A las 6 de la mañana, la ciudad despierta envuelta en una niebla húmeda que no alivia. 22 grados Celsius son solo el preludio de lo que vendrá. Para las 10 de la mañana, el termómetro marca los 31 grados y el aire se espesa con una humedad que rosa el 92%, convirtiendo cada paso en un esfuerzo contra una atmósfera densa y opresiva.
Entre las 12 y las 3 de la tarde, las calles del centro histórico se vacían, los comercios cierran. El calor pico, 32-34 grados, impone una pausa obligatoria, reduciendo la jornada laboral a las horas matutinas y nocturnas. Cuando el sol cede, a las 7 y 30 de la tarde, la ciudad resurge.

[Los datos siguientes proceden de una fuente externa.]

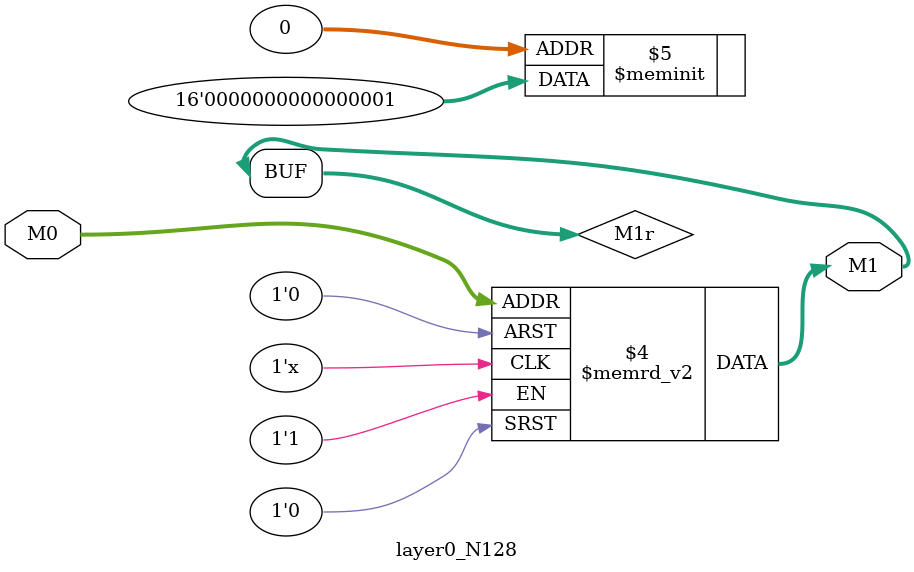
<source format=v>
module layer0_N128 ( input [2:0] M0, output [1:0] M1 );

	(*rom_style = "distributed" *) reg [1:0] M1r;
	assign M1 = M1r;
	always @ (M0) begin
		case (M0)
			3'b000: M1r = 2'b01;
			3'b100: M1r = 2'b00;
			3'b010: M1r = 2'b00;
			3'b110: M1r = 2'b00;
			3'b001: M1r = 2'b00;
			3'b101: M1r = 2'b00;
			3'b011: M1r = 2'b00;
			3'b111: M1r = 2'b00;

		endcase
	end
endmodule

</source>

Los portales de la calle Independencia se llenan de sillas, los abuelos con abanicos de periódicos, los niños jugando al dominó, jóvenes junto al malecón. La brisa nocturna, aún cálida a los 26 grados, permite respirar. La humedad del 100% en agosto convierte cada habitación sin aire acondicionado en un sauna.
Se reportan aumentos en casos de deshidratación e insolación, especialmente en adultos mayores y niños. Las farmacias se agotan. El verano en Santa Clara no es una estación, es un estado de ánimo colectivo.

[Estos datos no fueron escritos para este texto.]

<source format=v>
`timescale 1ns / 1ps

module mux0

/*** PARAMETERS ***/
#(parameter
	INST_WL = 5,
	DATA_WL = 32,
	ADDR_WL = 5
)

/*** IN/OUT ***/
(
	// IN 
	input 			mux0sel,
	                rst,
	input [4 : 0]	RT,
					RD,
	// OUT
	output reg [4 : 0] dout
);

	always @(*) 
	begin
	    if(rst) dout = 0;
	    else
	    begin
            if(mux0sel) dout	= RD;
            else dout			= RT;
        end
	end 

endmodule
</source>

Entre julio y agosto, la ciudad palpita al ritmo de termómetros que rozan los 34 grados Celsius, transformando la vida en una coreografía de supervivencia y adaptación. Pero en ese sudor compartido, en las sombras de los portales, en las colas del helado, en los bailes bajo las estrellas, se teje una resistencia alegre, como se oye tantas veces en el Parque Vidal, aquí no luchamos contra el calor, lo abrazamos hasta que nos suelta. Y en ese abrazo sofocante, Santa Clara revela su alma más auténtica.